On February 15, 2015, a group of 21 Christians, including 20 Egyptians belonging to the Coptic Orthodox community and a Ghanian Catholic, were executed on a beach of Sirte (Libya), by militiamen of the Islamic State in Libya. The video of the massacre was broadcasted through the terrorist group’s propaganda channels.

The 20 Copts have been inscribed, since February 21, 2015, in the catalogue of Coptic saints, with the rank of martyrs, by the Primate of the Coptic Orthodox Church, Tawadros II. And on May 11, 2023, Pope Francis announced that the 21 martyrs--Egyptian and Ghanian--would be inscribed in the Roman Martyrology, the Martyrology of the Catholic Church. 

On February 15, the relics of these martyrs, given to the Pope by the Coptic Orthodox Patriarch, were exposed in the choir chapel of St.

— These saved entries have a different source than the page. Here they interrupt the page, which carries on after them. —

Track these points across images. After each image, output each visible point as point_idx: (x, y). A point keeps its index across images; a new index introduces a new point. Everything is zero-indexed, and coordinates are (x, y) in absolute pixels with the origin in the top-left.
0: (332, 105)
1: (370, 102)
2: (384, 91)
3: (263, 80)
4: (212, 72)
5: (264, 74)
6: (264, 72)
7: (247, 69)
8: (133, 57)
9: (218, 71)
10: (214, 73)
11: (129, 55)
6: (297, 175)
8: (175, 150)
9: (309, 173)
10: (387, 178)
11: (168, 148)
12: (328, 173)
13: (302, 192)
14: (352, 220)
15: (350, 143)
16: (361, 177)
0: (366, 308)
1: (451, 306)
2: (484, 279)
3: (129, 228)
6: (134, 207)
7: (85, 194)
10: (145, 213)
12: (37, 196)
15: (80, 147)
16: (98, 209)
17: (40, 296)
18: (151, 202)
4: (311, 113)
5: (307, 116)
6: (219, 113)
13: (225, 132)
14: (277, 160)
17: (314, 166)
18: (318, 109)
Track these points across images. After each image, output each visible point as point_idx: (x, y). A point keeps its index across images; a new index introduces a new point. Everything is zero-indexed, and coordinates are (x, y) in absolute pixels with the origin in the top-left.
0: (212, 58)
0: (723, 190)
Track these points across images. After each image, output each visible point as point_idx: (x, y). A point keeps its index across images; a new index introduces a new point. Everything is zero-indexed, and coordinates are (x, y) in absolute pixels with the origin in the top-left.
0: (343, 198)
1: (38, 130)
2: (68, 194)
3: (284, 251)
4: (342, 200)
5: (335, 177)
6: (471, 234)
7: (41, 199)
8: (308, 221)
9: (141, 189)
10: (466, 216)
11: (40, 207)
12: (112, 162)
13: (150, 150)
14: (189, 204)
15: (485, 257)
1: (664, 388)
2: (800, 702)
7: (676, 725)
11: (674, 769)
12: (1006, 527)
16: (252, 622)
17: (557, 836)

Peter’s Basilica, and an ecumenical prayer was pronounced. A documentary produced in the native village of the martyrs under the patronage of the Patriarch of the Coptic Orthodox Church was shown at the Vatican Film Library.

This inscription and this veneration pose a serious problem: whatever the state of the salvation or even the “martyrdom” of a member of a non-Catholic Church, the Pope does not have the power to include him in the Martyrology, nor to suggest veneration, nor to declare him a saint before the Church.

The question is treated in a masterly way by Prospero Lambertini, the future Benedict XIV, Pope from 1740 to 1758, in his monumental work De servorum Dei beatificatione et de beatorum canonizatione, (On the Beatification of the Servants of God and the Canonization of the Blessed).

The famous author specifically asks himself if it is possible to have martyrs outside the Catholic Church, considering the non-Catholics who suffered death for their faith. His response is simple and enlightening: yes, there can be martyrs outside of the Church, as long as they died confessing Catholic doctrine. But it is not possible to know if these people died confessing Catholic truth or a heretical belief. Only God knows it.

This is why, they can be martyrs before God, who reads their consciences--and they will receive in Heaven the reward of martyrdom--but they cannot be martyrs before the Church. In other words, they cannot be venerated as martyrs, nor celebrated as such in the Church. It seems that Benedict XIV has been forgotten today at the Vatican.